The Federal Government has refused for years to do anything to help the border states . We have been over run and once they are here we have the burden of funding state services that they use. Education cost have been over a billion dollars. The healthcare cost billions of dollars. Our State is broke, $3.5 billion deficit and we have many serious decisions to make. One is that we do not have the money to care for any who are not here legally. It has to stop.
The border can be secured. We have the technology we have the ability to stop this invasion. We must know who is coming and they must come in an organized manner legally so that we can assimilate them into our population and protect the sovereignty of our country. We are a nation of laws. We have a responsibility to protect our citizens and to protect the integrity of our country and the government which we live under.
I would give amnesty today to many, but here is the problem, we dare not do this until the Border is secure. It will do no good to forgive them because thousands will come behind them and we will be over run to the point that there will no longer be the United States of America but a North American Union of open borders. I ask you what form of government will we live under? How long will it be before we will be just like Mexico , Canada or any of the other Central American or South American countries? We have already lost our language, everything must be printed in Spanish also. We have already lost our history it is no longer taught in our schools. And we have lost our borders.
The leftist media has distorted what SB 1070 will do. It is not going to set up a Nazi Germany . Are you kidding. The ACLU and the leftist courts will do everything to protect those who are here illegally, but it was an effort to try and stop illegal's from setting up businesses, and employment, and receiving state services and give the ability to local law enforcement when there is probable cause like a traffic stop to determine if they are here legally. Federal law is very clear if you are here on a visa you must have your papers on you at all times. That is the law. In Arizona all you need to show you are a legal citizen is a driver license, MVD identification card, Native American Card, or a Military ID. This is what you need to vote, get a hunting license, etc.. So nothing new has been added to this law. No one is going to be stopped walking down the street etc... The Socialist who are in power in DC are angry because we dare try and do something and that something the Socialist wants us to do is just let them come. They want the "Transformation" to continue.

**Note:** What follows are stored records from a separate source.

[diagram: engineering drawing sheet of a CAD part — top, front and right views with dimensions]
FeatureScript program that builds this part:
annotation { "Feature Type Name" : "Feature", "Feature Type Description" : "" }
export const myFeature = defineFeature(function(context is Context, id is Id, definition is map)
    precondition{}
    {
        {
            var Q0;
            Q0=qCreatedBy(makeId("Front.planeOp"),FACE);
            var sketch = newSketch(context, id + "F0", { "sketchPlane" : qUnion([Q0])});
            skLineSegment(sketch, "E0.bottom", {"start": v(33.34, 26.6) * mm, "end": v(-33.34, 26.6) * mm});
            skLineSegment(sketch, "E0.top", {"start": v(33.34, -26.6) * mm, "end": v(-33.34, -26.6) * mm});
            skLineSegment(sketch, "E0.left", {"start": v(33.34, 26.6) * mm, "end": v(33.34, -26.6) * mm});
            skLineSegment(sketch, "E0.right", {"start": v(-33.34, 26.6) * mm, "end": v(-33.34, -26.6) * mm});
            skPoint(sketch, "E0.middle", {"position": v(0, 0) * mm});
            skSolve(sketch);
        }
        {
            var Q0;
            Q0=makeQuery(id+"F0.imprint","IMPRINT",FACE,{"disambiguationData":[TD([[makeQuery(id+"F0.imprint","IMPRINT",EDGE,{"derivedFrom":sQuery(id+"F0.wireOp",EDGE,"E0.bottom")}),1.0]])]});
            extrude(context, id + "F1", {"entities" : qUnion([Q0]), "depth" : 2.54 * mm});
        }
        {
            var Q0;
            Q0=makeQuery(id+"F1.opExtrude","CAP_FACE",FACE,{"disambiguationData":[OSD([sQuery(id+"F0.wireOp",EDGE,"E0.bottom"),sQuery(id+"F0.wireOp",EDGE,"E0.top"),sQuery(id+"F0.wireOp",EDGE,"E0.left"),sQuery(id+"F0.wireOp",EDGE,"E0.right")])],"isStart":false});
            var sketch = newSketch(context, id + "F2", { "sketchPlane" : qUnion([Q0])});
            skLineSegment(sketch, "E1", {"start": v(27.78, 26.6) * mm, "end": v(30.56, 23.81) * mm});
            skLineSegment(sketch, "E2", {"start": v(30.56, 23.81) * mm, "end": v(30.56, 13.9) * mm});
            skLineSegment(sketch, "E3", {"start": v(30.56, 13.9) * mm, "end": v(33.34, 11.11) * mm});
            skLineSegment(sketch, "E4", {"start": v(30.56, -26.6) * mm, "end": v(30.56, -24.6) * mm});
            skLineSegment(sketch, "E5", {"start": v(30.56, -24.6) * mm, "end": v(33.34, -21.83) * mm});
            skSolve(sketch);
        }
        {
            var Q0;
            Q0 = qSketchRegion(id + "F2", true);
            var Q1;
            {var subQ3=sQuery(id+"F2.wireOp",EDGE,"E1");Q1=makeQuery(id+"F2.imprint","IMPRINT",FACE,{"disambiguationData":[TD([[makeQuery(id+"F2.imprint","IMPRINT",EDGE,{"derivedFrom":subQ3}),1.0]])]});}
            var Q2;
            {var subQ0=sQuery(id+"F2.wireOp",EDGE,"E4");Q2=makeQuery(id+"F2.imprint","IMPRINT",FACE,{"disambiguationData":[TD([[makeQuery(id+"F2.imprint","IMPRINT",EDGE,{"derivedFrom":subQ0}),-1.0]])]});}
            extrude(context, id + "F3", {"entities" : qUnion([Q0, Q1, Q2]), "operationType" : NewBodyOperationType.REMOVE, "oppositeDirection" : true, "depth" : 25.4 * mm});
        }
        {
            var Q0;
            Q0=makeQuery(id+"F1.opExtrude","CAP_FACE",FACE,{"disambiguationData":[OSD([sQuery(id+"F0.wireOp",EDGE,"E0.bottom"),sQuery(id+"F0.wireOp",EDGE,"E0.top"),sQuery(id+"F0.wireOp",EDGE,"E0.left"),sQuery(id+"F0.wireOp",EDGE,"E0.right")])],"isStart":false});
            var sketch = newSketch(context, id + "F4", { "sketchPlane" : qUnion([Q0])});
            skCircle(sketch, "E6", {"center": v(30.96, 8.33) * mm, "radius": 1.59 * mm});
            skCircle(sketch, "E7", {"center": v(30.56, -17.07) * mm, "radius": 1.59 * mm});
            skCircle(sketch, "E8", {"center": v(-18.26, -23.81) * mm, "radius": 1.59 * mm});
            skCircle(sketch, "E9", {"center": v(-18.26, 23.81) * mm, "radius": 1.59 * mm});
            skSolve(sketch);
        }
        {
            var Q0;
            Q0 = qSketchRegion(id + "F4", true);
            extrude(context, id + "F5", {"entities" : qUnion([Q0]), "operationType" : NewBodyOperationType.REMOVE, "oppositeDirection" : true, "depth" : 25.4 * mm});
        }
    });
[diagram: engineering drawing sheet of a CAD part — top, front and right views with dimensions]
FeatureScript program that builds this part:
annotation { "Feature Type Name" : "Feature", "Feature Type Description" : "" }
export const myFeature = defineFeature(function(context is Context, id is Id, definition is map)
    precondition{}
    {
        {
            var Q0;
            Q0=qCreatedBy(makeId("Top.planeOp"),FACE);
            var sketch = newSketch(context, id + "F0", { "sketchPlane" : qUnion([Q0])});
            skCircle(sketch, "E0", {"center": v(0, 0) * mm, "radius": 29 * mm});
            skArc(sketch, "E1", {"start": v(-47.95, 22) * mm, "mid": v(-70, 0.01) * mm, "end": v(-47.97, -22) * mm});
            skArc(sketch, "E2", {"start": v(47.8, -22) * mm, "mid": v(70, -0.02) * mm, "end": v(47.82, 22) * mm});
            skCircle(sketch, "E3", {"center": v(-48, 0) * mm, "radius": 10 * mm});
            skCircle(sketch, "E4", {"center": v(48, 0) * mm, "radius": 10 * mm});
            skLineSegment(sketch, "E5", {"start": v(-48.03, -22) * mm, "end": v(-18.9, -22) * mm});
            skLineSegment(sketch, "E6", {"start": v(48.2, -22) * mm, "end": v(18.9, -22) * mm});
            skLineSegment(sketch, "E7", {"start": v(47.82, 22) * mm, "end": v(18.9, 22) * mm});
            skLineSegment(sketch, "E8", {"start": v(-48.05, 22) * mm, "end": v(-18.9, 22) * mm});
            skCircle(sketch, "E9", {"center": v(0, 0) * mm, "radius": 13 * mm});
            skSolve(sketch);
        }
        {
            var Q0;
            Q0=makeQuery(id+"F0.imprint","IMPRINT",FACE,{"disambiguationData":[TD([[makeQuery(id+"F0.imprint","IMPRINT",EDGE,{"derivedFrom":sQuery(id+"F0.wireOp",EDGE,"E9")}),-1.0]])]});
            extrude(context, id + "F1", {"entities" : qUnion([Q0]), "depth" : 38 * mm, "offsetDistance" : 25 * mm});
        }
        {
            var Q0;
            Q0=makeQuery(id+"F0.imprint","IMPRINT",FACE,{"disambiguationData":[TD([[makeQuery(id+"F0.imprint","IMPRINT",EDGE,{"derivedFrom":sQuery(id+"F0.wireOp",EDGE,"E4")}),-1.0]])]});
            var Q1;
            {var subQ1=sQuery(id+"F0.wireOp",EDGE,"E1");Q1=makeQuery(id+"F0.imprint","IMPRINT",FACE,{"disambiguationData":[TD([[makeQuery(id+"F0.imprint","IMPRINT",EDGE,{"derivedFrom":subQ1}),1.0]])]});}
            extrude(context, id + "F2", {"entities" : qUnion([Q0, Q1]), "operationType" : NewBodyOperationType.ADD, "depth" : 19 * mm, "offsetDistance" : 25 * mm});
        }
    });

Maybe it is too late to save America . Maybe we are not worthy of freedom anymore. But as an elected official I must try to do what I can to protect our Constitutional Republic . Living in America is not a right just because you can walk across the border. Being an American is a responsibility and it comes by respecting and upholding the Constitution the law of our land which says what you must do to be a citizen of this country. Freedom is not free.